Midland, Texas-headquartered midstream company Kinetik Holdings Inc. has reported a net income including non-controlling interests for the three and twelve months ended December 31, 2024, of $16.2 million and $244.2 million, respectively. The figures pale in comparison to Q4 and full-year results for 2023, when the company reported net income including non-controlling interests of $267.3 million and $384.6 million, respectively.
According to Jamie Welch, President and Chief Executive Officer of Kinetik Holdings, 2024 was another “transformational” year for the company. “We substantially expanded our footprint and capabilities across the Delaware Basin and enhanced our growth profile through highly strategic and accretive transactions and commercial agreements. This included our acquisition of Durango Permian, LLC, a 15-year gas gathering and processing agreement in Eddy County, and the strategic connector pipeline between Kinetik’s Delaware North and Delaware South positions which all support significant future growth in New Mexico”, Welch said. “We also acquired the compelling bolt-on Barilla Draw assets from Permian Resources and increased our equity interest in EPIC Crude Holdings, LP to 27.5 percent ownership in a series of transactions that would support its continued growth and strengthen its financial profile”.

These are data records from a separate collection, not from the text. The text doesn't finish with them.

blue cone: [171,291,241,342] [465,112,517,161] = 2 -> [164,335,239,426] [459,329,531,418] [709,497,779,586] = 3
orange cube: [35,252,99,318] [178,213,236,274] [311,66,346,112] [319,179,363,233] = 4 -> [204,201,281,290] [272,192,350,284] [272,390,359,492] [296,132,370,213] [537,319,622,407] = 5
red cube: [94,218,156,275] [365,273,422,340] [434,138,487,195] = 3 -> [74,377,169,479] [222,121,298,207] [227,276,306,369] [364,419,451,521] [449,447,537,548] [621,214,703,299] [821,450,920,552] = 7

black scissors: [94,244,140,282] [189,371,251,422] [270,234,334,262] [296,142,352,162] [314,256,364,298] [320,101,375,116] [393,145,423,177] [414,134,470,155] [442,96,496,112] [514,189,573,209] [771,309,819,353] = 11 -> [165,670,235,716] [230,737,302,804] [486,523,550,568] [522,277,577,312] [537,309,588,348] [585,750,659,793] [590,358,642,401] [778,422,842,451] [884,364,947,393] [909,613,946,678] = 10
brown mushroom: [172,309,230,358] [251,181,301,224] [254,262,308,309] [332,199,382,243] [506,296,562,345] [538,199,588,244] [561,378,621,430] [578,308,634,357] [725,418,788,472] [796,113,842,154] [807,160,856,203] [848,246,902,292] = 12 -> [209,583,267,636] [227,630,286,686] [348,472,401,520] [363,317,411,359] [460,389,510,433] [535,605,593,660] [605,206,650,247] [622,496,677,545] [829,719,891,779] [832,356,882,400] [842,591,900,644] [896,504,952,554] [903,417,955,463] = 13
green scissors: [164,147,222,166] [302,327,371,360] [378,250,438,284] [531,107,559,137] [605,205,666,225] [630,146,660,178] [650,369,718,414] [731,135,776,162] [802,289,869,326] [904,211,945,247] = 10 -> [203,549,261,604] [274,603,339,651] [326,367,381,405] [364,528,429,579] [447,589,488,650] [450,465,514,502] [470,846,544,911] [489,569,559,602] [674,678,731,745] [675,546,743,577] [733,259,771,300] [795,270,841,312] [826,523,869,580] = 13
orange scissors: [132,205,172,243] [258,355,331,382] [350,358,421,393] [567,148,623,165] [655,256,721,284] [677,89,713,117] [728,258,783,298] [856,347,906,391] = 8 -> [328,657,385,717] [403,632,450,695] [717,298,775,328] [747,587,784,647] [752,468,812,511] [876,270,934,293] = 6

Kinetik said it generated adjusted EBITDA of $237.5 million and $971.1 million for the three and twelve months ended December 31, 2024, respectively. Full-year adjusted EBITDA grew 16 percent year-over-year.
In the three and twelve months ended December 31, 2024, Kinetik processed natural gas volumes of 1.74 Billion cubic feet per day (Bcf/d) and 1.64 Bcf/d, respectively.
“In the fourth quarter, results were temporarily impacted by unexpected events in November that resulted in a $15 million headwind. In November, the average gas daily price at Waha was negative $1.40/Million British thermal units (Mmbtu) for the first 15 days due to scheduled maintenance on several intrastate gas pipelines, including Permian Highway Pipeline”, Welch said. ”Negative prices led Apache to curtail Alpine High existing volumes in November before fully reinstating those volumes at the beginning of December”.
Kinetik expects its 2025 Adjusted EBITDA to grow 15 percent year-over-year to between $1.09 billion and $1.15 billion. Guidance assumption includes a growth of approximately 20 percent year-over-year in processed gas volumes across the system and the start-up of Kings Landing at the end of June 2025.